*WHAT THE TASK ASKS*. Once you reach the line with "TILE REDI - SHOWER PAN INSTALLATION GUIDE" below, copy each line exactly, stopping after the line with "To help guide", and skip any pictures.

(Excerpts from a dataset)
-- -- --

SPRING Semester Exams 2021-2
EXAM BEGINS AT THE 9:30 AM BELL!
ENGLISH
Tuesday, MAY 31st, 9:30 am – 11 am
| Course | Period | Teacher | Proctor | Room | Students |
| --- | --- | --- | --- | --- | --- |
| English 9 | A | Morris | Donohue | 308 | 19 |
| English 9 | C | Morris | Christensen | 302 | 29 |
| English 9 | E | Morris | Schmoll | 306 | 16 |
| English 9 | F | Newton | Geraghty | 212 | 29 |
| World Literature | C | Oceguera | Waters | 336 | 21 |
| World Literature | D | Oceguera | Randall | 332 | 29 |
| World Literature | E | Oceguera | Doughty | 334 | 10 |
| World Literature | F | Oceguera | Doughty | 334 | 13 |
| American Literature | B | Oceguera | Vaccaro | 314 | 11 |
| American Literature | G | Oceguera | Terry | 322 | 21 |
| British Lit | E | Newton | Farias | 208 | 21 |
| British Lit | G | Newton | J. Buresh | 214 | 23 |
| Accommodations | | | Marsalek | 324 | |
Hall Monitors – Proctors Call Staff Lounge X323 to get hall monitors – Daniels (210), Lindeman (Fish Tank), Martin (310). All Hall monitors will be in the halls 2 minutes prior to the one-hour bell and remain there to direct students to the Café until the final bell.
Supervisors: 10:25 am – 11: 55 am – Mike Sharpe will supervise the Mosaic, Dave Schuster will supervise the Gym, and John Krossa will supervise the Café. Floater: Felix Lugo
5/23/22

-- -- --

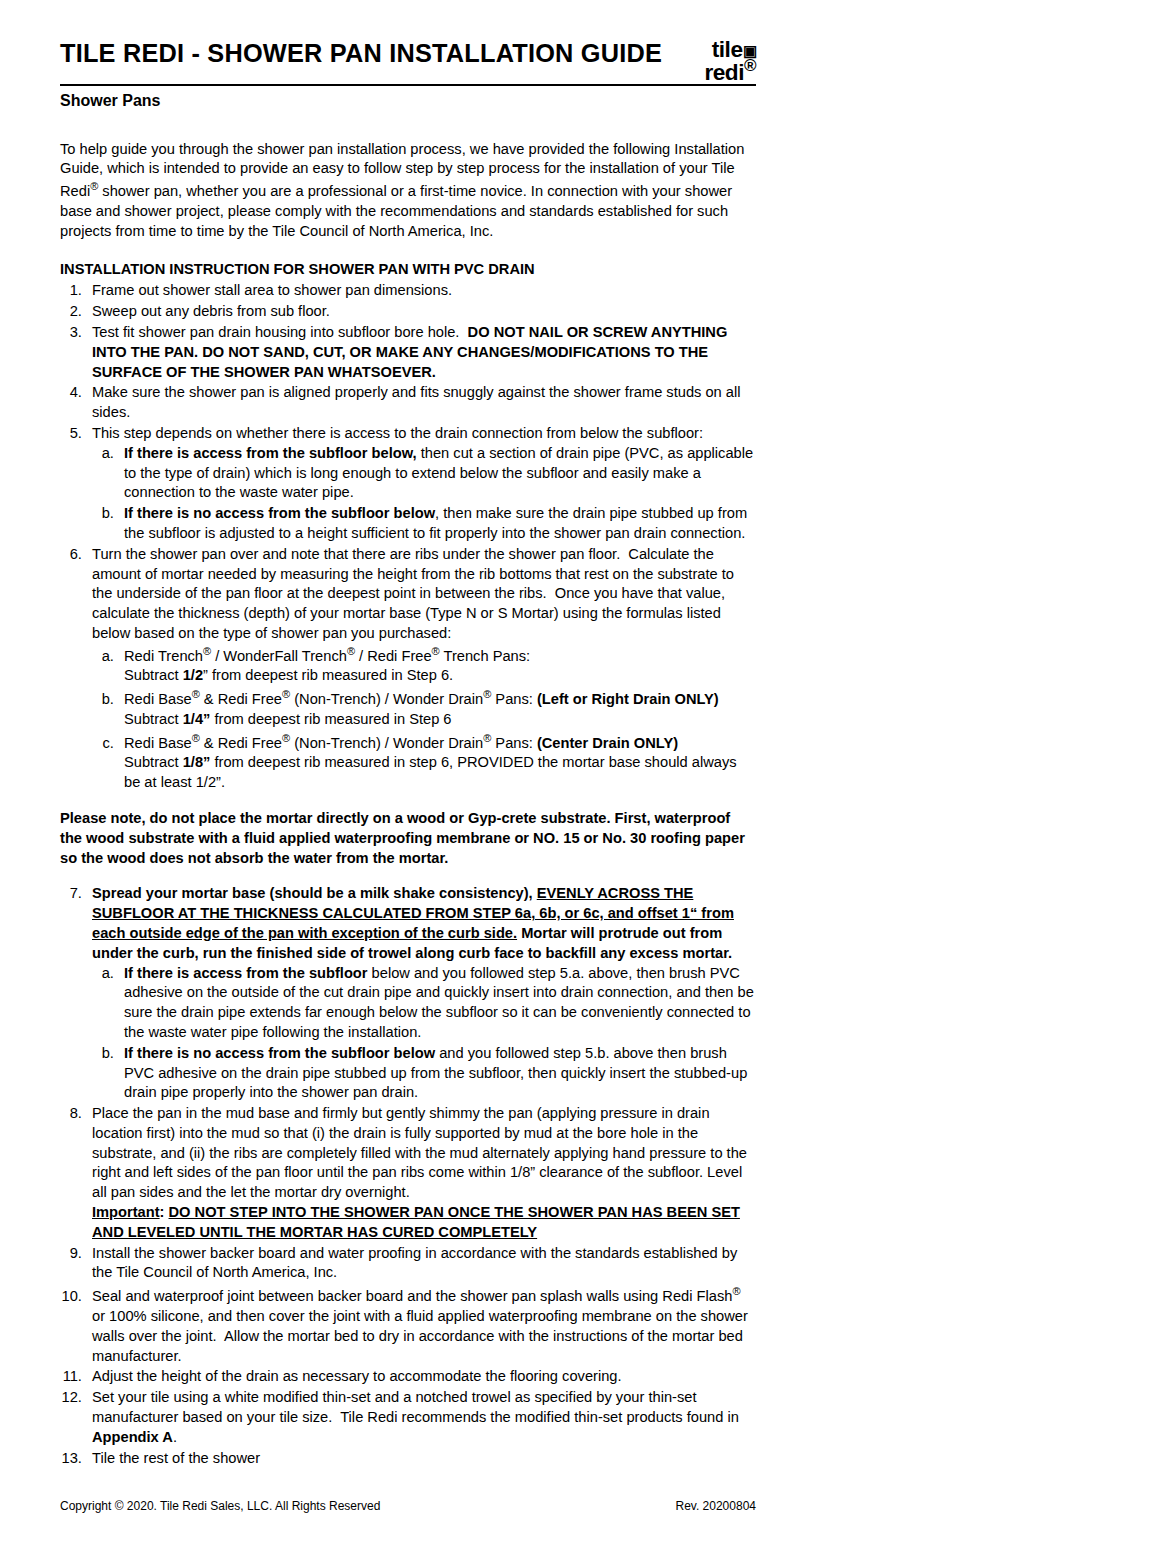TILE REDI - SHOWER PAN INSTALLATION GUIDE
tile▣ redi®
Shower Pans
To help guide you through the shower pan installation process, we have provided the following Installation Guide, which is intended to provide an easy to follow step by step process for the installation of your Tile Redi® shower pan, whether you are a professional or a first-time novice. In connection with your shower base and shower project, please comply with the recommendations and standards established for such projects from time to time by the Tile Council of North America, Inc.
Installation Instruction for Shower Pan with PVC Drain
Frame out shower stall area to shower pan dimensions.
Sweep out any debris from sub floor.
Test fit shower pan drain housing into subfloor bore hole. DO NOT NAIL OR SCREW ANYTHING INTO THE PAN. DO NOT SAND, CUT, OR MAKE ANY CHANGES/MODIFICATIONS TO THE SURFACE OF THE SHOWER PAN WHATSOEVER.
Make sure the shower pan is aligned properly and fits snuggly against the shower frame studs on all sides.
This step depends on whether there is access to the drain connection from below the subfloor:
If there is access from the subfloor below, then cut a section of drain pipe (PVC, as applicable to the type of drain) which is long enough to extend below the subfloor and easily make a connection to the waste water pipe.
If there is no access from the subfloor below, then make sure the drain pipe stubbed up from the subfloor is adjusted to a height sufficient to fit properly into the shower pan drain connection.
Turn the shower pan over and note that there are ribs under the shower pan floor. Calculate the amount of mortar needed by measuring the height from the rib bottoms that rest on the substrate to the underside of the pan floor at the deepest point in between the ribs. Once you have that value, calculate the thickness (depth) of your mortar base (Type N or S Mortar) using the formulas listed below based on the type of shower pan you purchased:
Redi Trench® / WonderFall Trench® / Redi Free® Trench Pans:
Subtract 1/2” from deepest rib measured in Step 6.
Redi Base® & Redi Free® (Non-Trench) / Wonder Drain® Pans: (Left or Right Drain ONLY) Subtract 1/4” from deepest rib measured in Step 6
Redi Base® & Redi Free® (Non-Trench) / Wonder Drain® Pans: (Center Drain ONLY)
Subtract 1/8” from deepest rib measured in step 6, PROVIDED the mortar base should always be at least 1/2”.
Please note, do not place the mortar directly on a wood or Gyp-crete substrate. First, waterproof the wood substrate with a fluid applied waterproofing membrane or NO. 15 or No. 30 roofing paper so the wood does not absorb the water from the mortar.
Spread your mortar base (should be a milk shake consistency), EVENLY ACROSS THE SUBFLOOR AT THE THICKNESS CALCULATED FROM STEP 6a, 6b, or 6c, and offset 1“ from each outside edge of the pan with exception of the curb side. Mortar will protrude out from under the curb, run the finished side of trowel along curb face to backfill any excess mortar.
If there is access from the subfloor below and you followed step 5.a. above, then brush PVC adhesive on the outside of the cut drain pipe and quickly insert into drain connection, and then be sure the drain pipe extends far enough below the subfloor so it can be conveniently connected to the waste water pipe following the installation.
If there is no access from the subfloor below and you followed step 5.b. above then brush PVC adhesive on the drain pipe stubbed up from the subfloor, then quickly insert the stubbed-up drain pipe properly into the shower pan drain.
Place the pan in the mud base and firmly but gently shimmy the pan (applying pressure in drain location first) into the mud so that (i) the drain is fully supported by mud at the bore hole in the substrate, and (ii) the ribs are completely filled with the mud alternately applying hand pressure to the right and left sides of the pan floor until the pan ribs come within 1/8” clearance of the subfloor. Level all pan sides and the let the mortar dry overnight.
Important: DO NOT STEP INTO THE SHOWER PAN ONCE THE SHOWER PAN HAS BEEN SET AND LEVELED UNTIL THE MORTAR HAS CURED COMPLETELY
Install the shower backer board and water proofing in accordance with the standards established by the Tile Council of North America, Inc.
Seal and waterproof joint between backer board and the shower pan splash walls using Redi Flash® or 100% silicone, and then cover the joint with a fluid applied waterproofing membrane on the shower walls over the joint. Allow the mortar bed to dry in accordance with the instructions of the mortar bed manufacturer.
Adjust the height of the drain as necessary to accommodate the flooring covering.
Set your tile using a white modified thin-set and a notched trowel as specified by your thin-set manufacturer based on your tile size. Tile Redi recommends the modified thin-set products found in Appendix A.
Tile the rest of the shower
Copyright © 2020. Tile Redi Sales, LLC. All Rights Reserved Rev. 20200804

-- -- --

*TASK RESPONSE*.
TILE REDI - SHOWER PAN INSTALLATION GUIDE
tile▣ redi®
Shower Pans
To help guide you through the shower pan installation process, we have provided the following Installation Guide, which is intended to provide an easy to follow step by step process for the installation of your Tile Redi® shower pan, whether you are a professional or a first-time novice. In connection with your shower base and shower project, please comply with the recommendations and standards established for such projects from time to time by the Tile Council of North America, Inc.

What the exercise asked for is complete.